Directions
Copy out all the records, word for word.

[Supplied data — start]

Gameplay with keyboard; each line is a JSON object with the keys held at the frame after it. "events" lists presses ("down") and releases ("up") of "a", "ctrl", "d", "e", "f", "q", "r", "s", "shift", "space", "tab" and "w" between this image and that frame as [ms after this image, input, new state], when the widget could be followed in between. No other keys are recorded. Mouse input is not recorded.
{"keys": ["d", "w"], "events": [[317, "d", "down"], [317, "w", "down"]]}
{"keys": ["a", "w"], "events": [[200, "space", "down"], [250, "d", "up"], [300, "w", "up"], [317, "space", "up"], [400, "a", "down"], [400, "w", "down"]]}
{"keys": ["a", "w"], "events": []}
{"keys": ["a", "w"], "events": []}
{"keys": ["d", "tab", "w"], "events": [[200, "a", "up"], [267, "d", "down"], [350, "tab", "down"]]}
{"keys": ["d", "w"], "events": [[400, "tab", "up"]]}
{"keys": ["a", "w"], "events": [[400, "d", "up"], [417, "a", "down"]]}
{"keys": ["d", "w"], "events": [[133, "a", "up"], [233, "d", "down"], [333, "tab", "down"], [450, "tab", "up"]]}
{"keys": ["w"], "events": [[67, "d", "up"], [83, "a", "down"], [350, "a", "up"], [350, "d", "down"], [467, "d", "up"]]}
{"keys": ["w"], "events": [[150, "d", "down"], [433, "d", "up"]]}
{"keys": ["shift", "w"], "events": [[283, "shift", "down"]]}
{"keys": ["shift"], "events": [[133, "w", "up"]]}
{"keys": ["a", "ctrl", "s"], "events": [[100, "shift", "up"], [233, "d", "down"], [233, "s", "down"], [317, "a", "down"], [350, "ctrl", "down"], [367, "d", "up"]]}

[Supplied data — finish]

Written response
Gameplay with keyboard; each line is a JSON object with the keys held at the frame after it. "events" lists presses ("down") and releases ("up") of "a", "ctrl", "d", "e", "f", "q", "r", "s", "shift", "space", "tab" and "w" between this image and that frame as [ms after this image, input, new state], when the widget could be followed in between. No other keys are recorded. Mouse input is not recorded.
{"keys": ["d", "w"], "events": [[317, "d", "down"], [317, "w", "down"]]}
{"keys": ["a", "w"], "events": [[200, "space", "down"], [250, "d", "up"], [300, "w", "up"], [317, "space", "up"], [400, "a", "down"], [400, "w", "down"]]}
{"keys": ["a", "w"], "events": []}
{"keys": ["a", "w"], "events": []}
{"keys": ["d", "tab", "w"], "events": [[200, "a", "up"], [267, "d", "down"], [350, "tab", "down"]]}
{"keys": ["d", "w"], "events": [[400, "tab", "up"]]}
{"keys": ["a", "w"], "events": [[400, "d", "up"], [417, "a", "down"]]}
{"keys": ["d", "w"], "events": [[133, "a", "up"], [233, "d", "down"], [333, "tab", "down"], [450, "tab", "up"]]}
{"keys": ["w"], "events": [[67, "d", "up"], [83, "a", "down"], [350, "a", "up"], [350, "d", "down"], [467, "d", "up"]]}
{"keys": ["w"], "events": [[150, "d", "down"], [433, "d", "up"]]}
{"keys": ["shift", "w"], "events": [[283, "shift", "down"]]}
{"keys": ["shift"], "events": [[133, "w", "up"]]}
{"keys": ["a", "ctrl", "s"], "events": [[100, "shift", "up"], [233, "d", "down"], [233, "s", "down"], [317, "a", "down"], [350, "ctrl", "down"], [367, "d", "up"]]}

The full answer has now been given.